Из проулка на улицу выкатили расписные пароконные сани. В них, за спиной конюха Максима, в роскошной колонковой шубе Шукшеев. Максим придержал лошадей, пропуская конвой. Шукшеев повернул на казаков голову, узнал Тулагина, шумно закричал:
— Георгиевский кавалер! Егорыч!.. Заловили бунтаря? Так его... В тюрьму ведете? Хоть взбодрите раз-другой нагайкой. Мороз-то нынче какой... Заколеть может большевичок-то... Любушка низко кланялась тебе, Его...
Шукшеев не досказал. Тимофей яростно хлестнул лошадь, налетел на сани и со всего плеча стебанул Елизара Лукьяновича нагайкой.
— Это — для твоего взбадривания, — приговорил он, горяча Каурого. — А это, чтоб не заколел. — И снова опустил на шукшеевскую голову нагайку. — А это за Любушку... — обрушил новые удары. — За «растопчу и помилую»...

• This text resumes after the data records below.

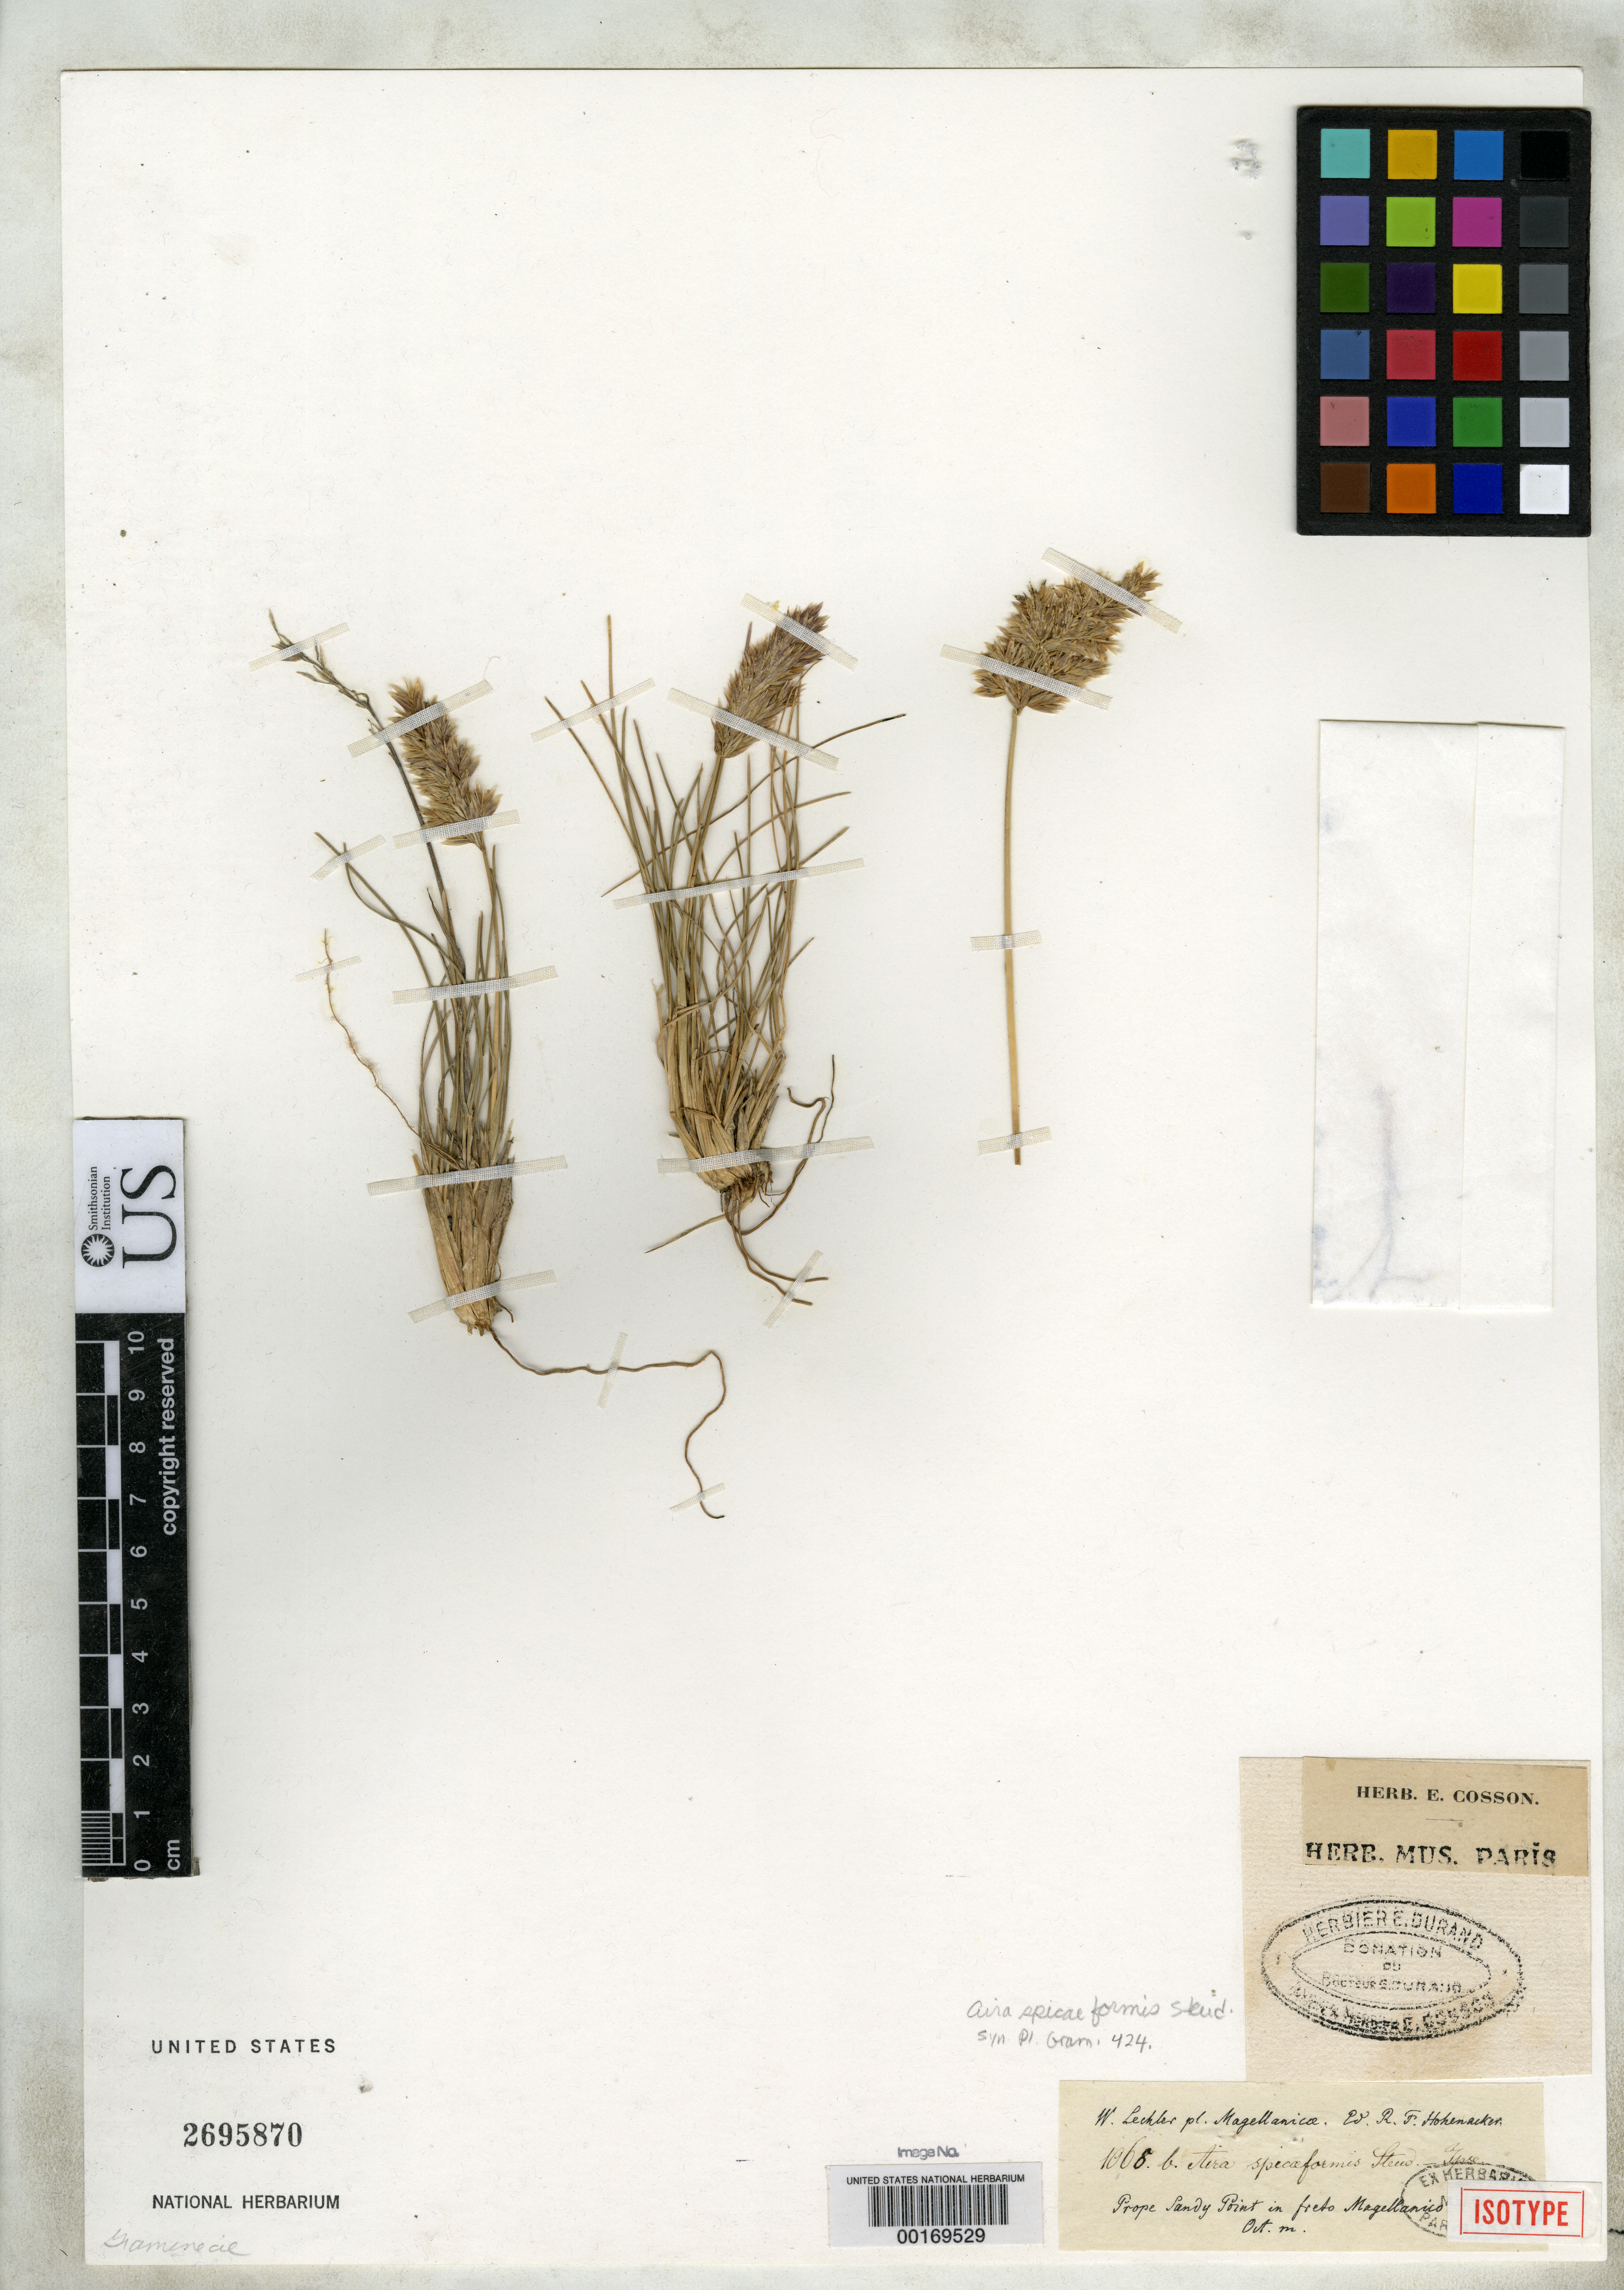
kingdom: Plantae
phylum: Tracheophyta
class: Liliopsida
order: Poales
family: Poaceae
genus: Aira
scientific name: Aira spiciformis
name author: Steud.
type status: Isotype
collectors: W. Lechler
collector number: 1068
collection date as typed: Oct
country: Chile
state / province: Magallanes y de la Antártica Chilena (XII)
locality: Sandy Point.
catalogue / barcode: US 2695870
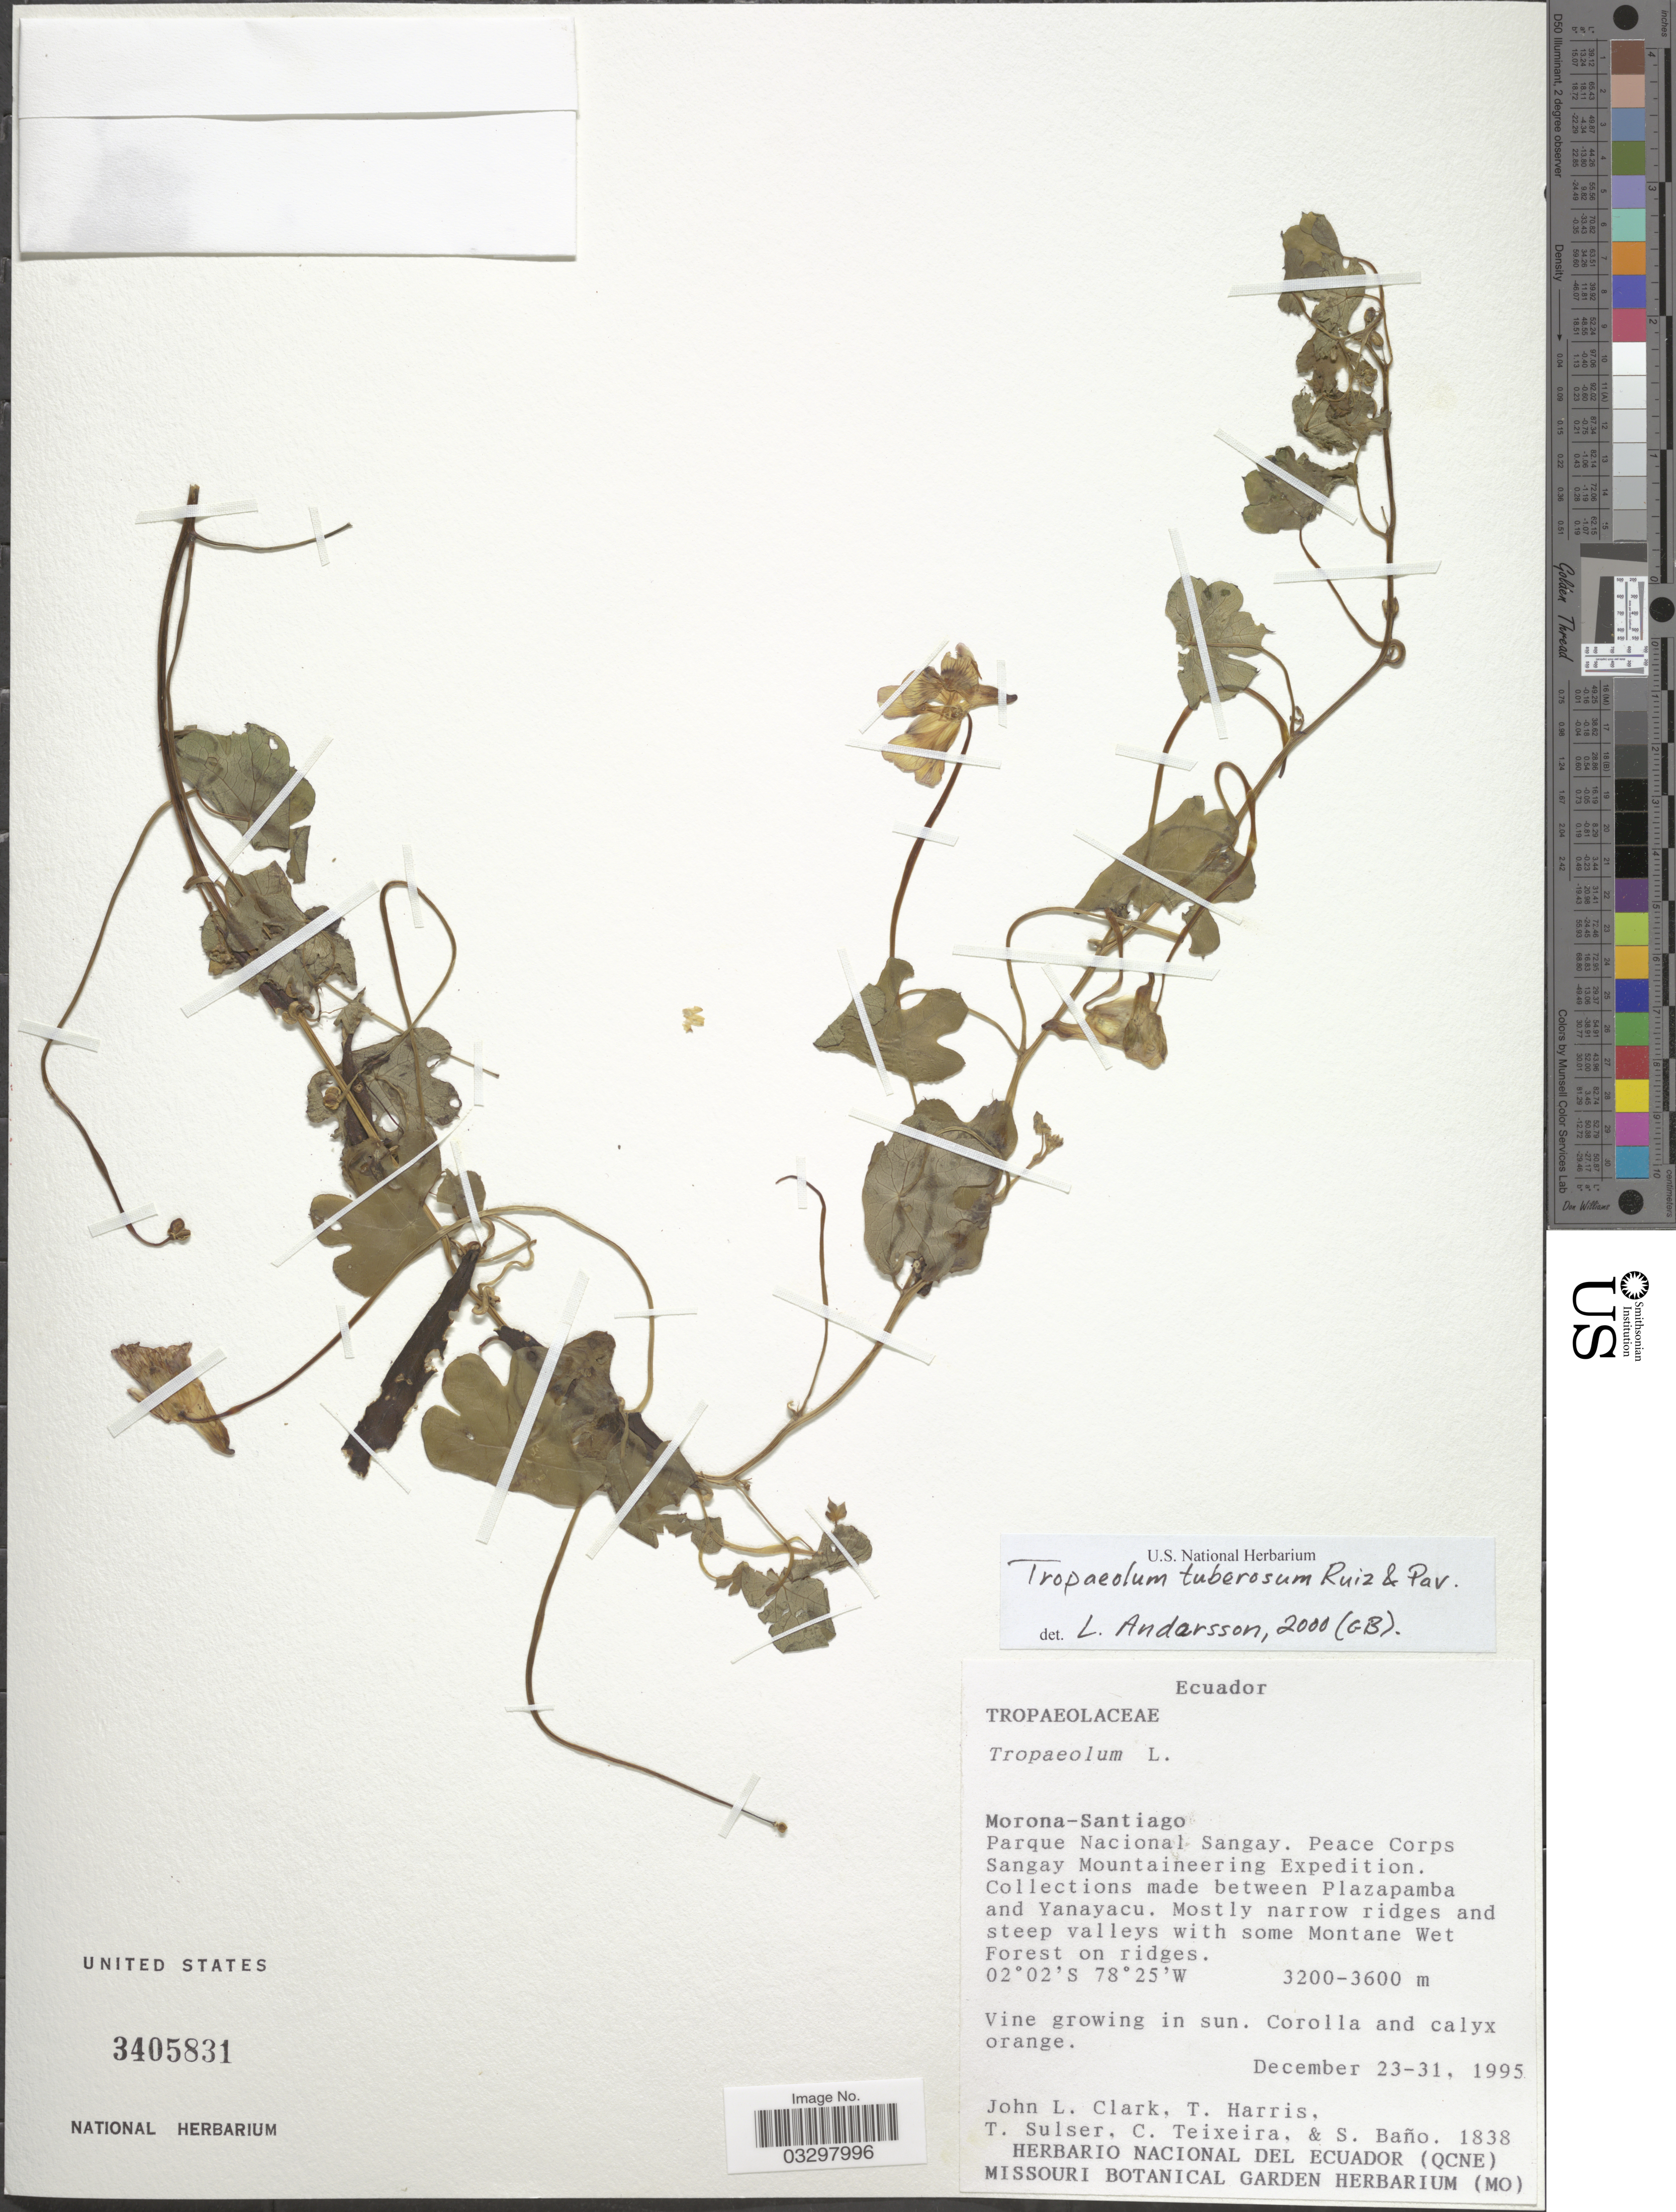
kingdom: Plantae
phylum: Tracheophyta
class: Magnoliopsida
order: Brassicales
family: Tropaeolaceae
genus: Tropaeolum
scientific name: Tropaeolum tuberosum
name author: Ruiz & Pav.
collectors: J. L. Clark, T. Harris, T. Sulser, C. Teixeira & S. Bano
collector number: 1838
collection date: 1995-12-23/1995-12-31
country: Ecuador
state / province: Morona-Santiago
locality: Parque Nacional Sangay. Peace Corps Sangay Mountaineering Expedition. Between Plazapamba and Yanayacu.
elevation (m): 3200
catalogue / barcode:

Максим гикнул на лошадей, сани понеслись.
— А ты чего, папаша, рот раззявил? — закричал, выходя из себя, Тимофей железнодорожнику. — Катись на все четыре стороны! Кому говорят, катись...
Софрон кинулся на Тулагина:
— Опомнись. Что творишь?!
— Не мешайся, Софрон! — отмахнулся Тимофей от Субботова. — Знаю, что творю.
— Под суд же пойдем...
— Беги, папаша, пока не поздно. Бог даст, в лучшее время свидимся...
На шомпола Тимофея препровождало двенадцать казаков. Среди них был и Субботов.